Day 12, 7/12 - Sucia Island, San Juan Islands
We woke up at our anchorage at Montague Harbor to a loud sound to find a small log floating away from our boat. Wrapping up our breakfast, we made our way towards Sucia Island through the Navy Channel South of Mayne Island as we had missed the slack tide across Active Pass. With high winds, we opted to reef across sailing south of Saturna Island and keeping safe distance from the protected whale zone south of Saturna. We continued sailing and had a new experience clearing customs using the CBP ROAM app on our phone. We signed up as trusted travelers and completed US customs via a video call with the officers, as soon as we crossed back into US border and had cellular connectivity. We first tried to get a spot at Patos Island but for the sixth time in a row did not see any open spots as there is only one mooring buoy and only couple of spots to anchor. With the winds from the South that evening, and Fox Cove and Shallow Bay crowded, we picked up a mooring buoy on Echo Bay knowing a tumulus night was ahead of us. We brought out the dinghy as soon as we settled in and explored the shore on Ewing Cove with the sun dancing on the rocks, said hello the many seals, and surfed the waves on our way back.
Day 13 - 14, 7/13 - 7/14, Chuckanut Bay and return to Bellingham
Day 13, Chukanut Bay - We spent the morning exploring the hikes on Sucia Island before making our way south to Chuckanut Bay in Bellingham. We motor-sailed our way through Hales Passage and to Pleasant Bay where we dropped our anchor for the night. A word of caution in Bellingham Bay- on 2 separate instances, power boats headed straight towards us did not give way or change course even though we were sailing and had right of way. We did the prudent thing of bearing away to avoid any collisions despite being the stand-on vessel. As we approached Pleasant Bay in Chuckanut Bay, we took down the sails and turned on the motor which covered our angry words for the distracted powerboaters. We dropped our anchor, made sure it was set and proceeded to relax. Pleasant Bay is one of my favorite spots to watch the sunset and watch the moon rise. We packed up our bags and organized our things so we could have a quick checkout the next morning.

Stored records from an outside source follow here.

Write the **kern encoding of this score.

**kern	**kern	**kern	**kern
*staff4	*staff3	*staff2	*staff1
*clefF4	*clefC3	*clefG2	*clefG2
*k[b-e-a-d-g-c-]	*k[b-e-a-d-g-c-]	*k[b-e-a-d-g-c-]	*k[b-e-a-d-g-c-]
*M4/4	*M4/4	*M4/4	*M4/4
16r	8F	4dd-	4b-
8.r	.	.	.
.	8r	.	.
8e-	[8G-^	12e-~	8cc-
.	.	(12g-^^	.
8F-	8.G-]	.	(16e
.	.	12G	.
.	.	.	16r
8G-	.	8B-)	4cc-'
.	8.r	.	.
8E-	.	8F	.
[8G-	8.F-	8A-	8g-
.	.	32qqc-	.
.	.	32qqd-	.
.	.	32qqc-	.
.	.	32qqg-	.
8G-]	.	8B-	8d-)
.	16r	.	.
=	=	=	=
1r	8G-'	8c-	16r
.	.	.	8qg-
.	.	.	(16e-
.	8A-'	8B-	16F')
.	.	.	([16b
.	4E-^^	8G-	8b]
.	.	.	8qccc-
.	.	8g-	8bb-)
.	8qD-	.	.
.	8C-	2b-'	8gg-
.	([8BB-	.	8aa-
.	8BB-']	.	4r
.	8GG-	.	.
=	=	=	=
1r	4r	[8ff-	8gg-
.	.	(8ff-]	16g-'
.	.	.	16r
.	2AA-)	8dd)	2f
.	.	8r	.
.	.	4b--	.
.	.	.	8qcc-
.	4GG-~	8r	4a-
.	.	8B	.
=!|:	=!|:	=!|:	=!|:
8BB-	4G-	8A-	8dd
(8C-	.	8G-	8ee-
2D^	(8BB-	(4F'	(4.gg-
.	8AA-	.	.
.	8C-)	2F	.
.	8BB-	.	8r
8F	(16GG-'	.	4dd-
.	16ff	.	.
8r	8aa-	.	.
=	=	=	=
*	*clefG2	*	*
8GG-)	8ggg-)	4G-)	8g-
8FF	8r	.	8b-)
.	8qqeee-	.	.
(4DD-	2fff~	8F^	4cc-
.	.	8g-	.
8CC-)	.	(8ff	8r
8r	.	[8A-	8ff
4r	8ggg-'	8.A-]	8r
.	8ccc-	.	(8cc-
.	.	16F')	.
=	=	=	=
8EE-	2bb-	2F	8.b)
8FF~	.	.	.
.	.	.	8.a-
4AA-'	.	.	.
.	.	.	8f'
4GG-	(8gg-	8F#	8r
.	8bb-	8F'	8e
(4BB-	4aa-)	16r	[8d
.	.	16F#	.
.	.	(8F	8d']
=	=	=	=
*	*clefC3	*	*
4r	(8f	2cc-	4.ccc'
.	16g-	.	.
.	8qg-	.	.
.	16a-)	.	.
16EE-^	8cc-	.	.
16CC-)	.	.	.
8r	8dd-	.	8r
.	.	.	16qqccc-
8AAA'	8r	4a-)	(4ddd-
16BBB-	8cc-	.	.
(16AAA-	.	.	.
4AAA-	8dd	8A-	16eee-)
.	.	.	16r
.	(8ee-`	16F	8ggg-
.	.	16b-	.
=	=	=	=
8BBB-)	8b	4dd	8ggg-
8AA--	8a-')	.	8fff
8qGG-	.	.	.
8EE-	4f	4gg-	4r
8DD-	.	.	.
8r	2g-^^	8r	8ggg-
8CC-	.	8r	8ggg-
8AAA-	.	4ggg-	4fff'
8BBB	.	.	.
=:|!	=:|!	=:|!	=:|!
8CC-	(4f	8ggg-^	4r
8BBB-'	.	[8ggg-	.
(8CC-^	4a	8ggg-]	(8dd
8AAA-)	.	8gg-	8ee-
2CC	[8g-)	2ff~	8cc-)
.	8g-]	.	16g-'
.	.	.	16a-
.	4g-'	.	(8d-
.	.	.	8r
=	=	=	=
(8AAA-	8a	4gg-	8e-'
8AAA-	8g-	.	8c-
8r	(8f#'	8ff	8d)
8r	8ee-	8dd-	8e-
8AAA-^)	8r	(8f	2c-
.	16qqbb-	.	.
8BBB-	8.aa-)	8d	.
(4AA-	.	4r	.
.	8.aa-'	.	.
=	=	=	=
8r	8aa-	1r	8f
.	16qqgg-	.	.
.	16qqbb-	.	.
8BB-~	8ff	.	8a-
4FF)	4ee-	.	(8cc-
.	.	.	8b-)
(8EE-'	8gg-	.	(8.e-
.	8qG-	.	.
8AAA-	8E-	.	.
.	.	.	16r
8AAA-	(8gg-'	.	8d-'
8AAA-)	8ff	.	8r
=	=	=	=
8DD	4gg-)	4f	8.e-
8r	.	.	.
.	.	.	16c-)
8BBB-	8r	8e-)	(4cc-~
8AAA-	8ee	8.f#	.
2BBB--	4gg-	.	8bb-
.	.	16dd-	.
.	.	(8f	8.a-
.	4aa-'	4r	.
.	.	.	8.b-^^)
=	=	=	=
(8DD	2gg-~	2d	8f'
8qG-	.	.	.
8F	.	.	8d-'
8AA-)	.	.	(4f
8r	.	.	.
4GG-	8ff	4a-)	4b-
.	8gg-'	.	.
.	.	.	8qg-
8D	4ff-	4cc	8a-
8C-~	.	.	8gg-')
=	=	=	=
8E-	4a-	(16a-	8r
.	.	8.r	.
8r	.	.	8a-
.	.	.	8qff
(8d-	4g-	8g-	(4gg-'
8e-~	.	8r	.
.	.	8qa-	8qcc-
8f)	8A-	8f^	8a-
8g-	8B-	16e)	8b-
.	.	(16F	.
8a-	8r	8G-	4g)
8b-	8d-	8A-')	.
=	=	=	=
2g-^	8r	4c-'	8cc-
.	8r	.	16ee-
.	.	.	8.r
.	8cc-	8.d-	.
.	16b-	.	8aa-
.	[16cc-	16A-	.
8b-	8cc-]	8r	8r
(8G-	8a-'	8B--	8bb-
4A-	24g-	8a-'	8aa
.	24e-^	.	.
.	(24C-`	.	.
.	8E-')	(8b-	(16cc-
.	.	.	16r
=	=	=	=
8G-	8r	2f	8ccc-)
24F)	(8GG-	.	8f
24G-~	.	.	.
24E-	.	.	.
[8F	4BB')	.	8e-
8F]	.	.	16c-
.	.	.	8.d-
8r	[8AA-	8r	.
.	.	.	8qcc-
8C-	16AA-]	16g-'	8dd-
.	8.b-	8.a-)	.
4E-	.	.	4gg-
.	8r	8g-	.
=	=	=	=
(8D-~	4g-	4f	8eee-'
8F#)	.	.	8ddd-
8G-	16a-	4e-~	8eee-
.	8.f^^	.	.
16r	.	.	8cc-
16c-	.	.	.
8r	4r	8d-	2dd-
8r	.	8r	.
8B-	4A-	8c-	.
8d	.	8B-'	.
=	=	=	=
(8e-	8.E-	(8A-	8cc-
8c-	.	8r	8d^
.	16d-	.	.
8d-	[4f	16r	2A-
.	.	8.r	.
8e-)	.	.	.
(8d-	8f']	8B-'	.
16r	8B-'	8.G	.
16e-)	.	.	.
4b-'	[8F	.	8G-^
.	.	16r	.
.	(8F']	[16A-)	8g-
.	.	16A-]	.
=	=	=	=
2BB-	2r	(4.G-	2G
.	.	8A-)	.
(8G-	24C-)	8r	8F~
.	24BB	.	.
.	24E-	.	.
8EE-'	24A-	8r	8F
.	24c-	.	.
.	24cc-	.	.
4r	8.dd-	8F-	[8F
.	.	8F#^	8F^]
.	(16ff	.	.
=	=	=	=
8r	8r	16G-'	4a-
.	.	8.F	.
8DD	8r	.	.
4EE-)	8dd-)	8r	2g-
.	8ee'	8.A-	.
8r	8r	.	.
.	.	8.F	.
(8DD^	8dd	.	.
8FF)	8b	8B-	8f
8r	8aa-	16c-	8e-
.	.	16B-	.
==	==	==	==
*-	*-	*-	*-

Day 14, Return boat and back home - The last day of our trip started with an early morning to pack up and arrive early in Squalicum Harbor in Bellingham so we could top up the fuel tank and water, and empty the holding tanks. Arrival at the marina was challenging with negative tide and strong winds but we managed it and docked well in advance of our check-in time. We quickly loaded our cars getting more efficient with each trip we take, and getting a hearty lunch at Fiamma Pizza, before making our way south to home in Seattle.
Post-trip reflections
This trip was very special, not just in the destination but also in our learning. We went further on this trip (300NM+) than we ever had, spent more time on the boat (2 weeks) than we ever had, sailed better individually and as a team, and accomplished more. We had long 8+ hour long days several days but the spirits were always high and when one person tired, another stepped up regardless of their duties at the helm, galley, or as crew. We dreamed this trip together and achieved it together, and in doing so got the courage to be more bold and explore further. Our next adventure awaits.